Görüldüğü gibi tehlike devam ediyor, çünkü yağışlar sürüyor. Daha etkin bir mücadele şart.

Sason ve Kozluk ilçelerimizi Sason-Kelhasan-Sinemerg ile Kozluk Gümüşörgü üzerinden birbirine bağlayan kestirme karayolunda 7 Nisan günü heyelan yaşandı. 80 aracın alanda olduğu belirtilirken, hala o yoldaki heyelana müdahale edilmedi. İki ilçe Kaymakamına bilgi ulaşmamışsa bile, İl Özel İdare yöneticileri bilgilendirildi. Neden bir aracı hala o alana göndermediler?
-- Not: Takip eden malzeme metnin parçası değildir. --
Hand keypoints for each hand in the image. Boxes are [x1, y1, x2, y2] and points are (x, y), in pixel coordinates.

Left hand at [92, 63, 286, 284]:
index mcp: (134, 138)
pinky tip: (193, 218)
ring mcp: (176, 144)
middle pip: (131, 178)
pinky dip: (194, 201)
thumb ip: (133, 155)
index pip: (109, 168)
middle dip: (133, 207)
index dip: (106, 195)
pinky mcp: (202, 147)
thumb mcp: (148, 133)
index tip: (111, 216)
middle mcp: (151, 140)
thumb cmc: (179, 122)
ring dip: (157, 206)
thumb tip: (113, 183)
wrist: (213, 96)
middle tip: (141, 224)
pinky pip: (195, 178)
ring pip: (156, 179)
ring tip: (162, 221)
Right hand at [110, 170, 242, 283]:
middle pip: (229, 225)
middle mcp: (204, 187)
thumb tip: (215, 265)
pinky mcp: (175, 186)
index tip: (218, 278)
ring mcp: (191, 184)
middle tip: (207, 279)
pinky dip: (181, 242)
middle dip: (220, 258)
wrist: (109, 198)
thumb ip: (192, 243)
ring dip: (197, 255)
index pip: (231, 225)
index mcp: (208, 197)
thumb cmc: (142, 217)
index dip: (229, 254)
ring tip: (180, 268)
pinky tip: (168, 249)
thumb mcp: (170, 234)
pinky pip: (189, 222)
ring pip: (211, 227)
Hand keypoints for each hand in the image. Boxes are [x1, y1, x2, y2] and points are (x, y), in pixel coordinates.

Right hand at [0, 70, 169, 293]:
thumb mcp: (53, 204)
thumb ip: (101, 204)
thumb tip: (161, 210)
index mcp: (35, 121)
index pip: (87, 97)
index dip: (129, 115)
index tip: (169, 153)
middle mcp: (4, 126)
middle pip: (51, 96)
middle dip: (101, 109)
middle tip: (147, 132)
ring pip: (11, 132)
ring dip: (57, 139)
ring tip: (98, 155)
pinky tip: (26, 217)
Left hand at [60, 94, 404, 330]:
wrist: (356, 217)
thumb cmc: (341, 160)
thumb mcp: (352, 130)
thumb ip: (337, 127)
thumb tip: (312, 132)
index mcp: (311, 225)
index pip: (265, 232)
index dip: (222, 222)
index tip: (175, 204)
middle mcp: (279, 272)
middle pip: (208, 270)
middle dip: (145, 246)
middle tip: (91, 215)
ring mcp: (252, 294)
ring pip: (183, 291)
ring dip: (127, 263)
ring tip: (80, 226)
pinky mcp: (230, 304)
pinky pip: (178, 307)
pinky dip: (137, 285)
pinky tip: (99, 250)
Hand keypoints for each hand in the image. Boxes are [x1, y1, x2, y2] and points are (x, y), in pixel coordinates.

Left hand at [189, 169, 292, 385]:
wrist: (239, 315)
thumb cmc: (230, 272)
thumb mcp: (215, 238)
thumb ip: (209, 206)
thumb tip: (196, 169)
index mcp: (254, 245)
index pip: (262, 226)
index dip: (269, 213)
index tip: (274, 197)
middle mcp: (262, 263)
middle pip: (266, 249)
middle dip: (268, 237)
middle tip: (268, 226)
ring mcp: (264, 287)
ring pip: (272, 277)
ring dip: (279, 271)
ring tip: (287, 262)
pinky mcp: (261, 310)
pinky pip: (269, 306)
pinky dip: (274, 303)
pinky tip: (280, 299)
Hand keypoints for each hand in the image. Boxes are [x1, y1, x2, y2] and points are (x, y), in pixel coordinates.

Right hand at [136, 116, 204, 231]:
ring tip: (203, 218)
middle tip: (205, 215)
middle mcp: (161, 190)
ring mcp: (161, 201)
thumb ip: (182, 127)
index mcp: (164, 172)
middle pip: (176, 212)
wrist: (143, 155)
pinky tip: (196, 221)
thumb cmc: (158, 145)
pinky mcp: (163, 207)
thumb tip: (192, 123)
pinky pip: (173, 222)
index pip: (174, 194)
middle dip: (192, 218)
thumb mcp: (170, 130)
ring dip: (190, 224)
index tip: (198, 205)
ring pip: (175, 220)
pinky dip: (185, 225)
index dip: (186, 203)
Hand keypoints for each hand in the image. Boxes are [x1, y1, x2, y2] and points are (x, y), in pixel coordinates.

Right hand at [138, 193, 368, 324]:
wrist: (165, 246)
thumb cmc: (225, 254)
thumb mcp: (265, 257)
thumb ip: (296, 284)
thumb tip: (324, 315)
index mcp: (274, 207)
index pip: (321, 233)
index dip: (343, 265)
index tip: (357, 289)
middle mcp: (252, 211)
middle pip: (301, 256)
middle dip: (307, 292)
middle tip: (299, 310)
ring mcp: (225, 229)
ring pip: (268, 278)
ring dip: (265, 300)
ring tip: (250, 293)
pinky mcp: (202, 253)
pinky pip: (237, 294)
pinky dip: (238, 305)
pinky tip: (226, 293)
O yolun 6 metre olarak hizmete açılması benim önerimle olmuş, Sayın Mehmet Şimşek, o yolu hizmete açarak iki ilçenin arasının 35 KM kısaldığı müjdesini vermişti. Yıllardır her taraf asfaltlandı, 4,5 KM'lik o yol asfaltlanmadı da. Şimdi bir kepçe ile heyelana hala müdahale edilmiyor. Buna seyirci kalamam...

Sonuç olarak etkili yağmurlar rahmettir, bize düşen gereken tedbirleri almak, can ve mal emniyetini sağlamak, halka hizmet vermektir. Herkesi sorumluluk bilinciyle görevlerini yapmaya davet ediyorum.